The LyonTech campus offers many sports facilities that are also available to INSA students. INSA was awarded the title of the best sports university in France. The "Centre des Sports" (sports centre) is run by 18 specialised sports teachers and has four objectives: to supervise sports practices, to run the “Association Sportive” (Sports Association), to supervise students in the top athletes sports section, and to coordinate technological research applied to sports equipment.
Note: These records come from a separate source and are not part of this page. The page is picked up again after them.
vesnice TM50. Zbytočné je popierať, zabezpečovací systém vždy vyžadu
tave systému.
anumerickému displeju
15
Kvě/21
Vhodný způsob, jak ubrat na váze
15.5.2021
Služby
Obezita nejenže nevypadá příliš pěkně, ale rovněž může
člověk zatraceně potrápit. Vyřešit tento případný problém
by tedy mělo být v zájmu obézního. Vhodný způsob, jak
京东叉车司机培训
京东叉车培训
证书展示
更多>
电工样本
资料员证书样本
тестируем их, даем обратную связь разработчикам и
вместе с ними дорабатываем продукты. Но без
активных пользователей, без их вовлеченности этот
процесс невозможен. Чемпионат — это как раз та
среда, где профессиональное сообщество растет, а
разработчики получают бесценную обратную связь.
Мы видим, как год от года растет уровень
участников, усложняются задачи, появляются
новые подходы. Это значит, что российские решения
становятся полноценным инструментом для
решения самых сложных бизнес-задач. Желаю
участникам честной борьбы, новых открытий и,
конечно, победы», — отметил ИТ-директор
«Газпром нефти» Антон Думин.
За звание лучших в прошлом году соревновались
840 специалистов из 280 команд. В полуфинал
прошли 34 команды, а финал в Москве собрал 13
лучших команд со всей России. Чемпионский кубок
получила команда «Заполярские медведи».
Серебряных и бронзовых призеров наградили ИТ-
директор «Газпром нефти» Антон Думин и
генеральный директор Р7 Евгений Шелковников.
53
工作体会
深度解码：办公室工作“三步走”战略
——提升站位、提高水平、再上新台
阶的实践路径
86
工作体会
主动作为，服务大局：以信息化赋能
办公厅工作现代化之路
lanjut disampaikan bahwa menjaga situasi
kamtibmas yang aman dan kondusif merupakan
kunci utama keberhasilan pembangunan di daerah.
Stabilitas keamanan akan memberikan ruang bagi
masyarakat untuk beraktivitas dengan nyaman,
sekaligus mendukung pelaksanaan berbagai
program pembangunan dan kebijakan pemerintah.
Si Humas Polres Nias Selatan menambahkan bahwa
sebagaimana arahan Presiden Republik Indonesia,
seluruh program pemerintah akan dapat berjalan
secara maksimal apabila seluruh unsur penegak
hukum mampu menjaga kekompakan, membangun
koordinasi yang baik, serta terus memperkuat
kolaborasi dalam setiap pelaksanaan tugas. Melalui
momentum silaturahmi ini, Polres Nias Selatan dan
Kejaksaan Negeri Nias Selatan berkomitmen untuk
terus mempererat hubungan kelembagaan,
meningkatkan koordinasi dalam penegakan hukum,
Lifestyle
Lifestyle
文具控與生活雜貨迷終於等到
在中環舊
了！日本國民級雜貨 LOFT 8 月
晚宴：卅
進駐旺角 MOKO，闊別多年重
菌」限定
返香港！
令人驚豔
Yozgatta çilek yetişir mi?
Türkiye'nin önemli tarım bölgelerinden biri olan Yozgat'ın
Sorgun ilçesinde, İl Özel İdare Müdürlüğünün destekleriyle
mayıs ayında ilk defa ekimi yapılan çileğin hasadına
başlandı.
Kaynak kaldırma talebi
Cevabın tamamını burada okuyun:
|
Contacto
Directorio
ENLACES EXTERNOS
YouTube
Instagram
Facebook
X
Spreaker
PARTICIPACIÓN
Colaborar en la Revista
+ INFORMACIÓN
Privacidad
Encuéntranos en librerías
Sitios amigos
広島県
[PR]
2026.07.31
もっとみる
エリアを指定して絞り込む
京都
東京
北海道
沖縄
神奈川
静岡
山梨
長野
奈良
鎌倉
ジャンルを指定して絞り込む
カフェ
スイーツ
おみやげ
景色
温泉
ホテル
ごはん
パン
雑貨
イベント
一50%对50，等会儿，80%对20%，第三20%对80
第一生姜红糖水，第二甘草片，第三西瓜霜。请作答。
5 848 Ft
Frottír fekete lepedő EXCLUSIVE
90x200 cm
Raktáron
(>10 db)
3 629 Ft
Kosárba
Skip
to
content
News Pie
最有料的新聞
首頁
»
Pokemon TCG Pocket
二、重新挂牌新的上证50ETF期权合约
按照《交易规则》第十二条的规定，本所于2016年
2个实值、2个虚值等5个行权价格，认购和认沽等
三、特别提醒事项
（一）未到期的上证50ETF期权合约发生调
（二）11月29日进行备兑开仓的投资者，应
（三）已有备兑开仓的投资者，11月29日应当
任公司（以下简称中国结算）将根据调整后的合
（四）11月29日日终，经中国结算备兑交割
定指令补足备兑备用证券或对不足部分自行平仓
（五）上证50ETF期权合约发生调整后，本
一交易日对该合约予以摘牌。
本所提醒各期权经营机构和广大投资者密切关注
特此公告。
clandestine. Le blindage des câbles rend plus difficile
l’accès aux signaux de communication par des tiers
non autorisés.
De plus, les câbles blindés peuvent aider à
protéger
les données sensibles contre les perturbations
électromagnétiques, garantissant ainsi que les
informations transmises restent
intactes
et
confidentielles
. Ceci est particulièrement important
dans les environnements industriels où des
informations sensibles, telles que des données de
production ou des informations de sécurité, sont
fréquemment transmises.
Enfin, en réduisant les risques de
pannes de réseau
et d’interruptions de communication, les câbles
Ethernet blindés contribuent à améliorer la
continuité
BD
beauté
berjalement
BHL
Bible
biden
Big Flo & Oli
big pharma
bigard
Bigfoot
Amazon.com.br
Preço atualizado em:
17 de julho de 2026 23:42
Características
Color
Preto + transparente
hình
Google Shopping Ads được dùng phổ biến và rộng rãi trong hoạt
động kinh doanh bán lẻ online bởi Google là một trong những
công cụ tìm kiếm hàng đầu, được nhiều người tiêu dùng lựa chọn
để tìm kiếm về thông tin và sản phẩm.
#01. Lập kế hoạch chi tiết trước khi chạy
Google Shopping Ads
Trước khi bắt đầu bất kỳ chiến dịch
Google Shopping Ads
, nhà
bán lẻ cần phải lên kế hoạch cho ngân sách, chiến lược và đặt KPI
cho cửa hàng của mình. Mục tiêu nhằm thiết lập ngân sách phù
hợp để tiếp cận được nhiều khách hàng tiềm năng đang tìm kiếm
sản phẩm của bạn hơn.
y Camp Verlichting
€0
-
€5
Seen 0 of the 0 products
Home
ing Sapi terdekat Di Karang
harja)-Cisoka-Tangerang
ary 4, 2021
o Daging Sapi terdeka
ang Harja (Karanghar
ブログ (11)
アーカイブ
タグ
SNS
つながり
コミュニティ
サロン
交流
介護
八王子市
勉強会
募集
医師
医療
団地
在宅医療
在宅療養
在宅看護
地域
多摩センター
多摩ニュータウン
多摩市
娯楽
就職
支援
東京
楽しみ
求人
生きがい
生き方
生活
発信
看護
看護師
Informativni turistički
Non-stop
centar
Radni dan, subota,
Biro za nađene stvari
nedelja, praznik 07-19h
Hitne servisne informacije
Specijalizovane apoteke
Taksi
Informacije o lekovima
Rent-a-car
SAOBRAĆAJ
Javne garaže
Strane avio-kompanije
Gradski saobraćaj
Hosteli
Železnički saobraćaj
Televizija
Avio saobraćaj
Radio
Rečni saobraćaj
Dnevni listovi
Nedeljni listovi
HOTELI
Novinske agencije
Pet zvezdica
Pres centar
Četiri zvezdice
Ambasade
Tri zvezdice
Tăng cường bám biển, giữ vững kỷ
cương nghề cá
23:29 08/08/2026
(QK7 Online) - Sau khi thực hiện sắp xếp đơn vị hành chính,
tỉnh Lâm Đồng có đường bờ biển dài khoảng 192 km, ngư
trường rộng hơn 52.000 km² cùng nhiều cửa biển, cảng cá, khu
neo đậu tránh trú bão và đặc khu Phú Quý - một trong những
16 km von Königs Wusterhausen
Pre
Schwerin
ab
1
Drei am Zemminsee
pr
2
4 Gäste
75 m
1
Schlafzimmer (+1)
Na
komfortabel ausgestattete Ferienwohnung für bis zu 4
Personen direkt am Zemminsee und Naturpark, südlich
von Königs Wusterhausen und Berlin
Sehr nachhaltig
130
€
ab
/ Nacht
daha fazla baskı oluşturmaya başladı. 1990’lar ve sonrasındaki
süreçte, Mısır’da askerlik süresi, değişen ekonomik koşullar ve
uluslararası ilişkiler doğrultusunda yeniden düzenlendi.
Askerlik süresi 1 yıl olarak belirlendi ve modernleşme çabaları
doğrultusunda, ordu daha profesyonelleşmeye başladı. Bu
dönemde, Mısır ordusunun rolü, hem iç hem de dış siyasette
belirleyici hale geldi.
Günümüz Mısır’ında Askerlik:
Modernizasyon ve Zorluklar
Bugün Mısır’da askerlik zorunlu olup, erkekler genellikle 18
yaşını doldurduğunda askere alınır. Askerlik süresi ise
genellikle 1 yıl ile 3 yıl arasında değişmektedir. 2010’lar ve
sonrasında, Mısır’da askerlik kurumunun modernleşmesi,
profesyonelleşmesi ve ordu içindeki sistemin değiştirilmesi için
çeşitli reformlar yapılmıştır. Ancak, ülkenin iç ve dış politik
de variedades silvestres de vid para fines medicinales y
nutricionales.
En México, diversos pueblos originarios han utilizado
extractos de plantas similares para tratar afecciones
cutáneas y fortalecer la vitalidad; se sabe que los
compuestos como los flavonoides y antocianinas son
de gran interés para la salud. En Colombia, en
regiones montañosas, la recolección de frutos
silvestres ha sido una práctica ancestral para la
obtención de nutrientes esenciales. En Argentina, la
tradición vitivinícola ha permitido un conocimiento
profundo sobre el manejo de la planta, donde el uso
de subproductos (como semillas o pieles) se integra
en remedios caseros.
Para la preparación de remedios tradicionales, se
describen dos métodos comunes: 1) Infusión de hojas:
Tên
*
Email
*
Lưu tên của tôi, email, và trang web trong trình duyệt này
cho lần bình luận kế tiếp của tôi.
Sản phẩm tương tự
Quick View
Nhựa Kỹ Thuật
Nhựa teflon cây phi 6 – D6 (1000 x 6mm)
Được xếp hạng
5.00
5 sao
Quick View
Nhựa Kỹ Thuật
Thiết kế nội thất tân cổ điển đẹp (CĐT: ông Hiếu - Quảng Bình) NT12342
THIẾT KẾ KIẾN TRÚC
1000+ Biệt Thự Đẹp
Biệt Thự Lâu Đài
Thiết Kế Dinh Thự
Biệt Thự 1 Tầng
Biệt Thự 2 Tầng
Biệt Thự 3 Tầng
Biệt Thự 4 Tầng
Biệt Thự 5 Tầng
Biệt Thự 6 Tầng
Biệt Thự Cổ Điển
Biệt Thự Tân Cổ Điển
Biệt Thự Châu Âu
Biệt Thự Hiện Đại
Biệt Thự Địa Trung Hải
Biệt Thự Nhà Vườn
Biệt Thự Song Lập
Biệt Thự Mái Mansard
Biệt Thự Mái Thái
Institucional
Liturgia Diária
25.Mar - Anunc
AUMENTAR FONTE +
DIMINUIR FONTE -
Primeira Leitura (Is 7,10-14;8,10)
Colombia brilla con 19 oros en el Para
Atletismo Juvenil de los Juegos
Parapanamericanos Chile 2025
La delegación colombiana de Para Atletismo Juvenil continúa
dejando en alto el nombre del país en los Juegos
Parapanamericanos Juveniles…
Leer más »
This association brings together students who wish to specialise in the practice of a particular sport. It runs on the basis of one or more training session per week and participates in the French University Championships Approximately one third of INSA students are licensed with the Sports Association. The Association's achievements are excellent, with many French Championship titles being won every year. INSA Lyon students are frequently selected to represent the French National University team at the various University World Championships and in the “Universiades”, participating in many of the Olympic Sports.

Top athletes

Since 1981, INSA has been entrusted by the Ministries of National Education and Sports with the administration of a sports section called SHN (Sportifs de Haut Niveau, literally High Level Sportsmen).
11 students from this section have participated in the Olympic Games.
Two World Champions have graduated from INSA. François Gabart is a French professional offshore yacht racer who won the seventh Vendée Globe race in 2013 and established a new record.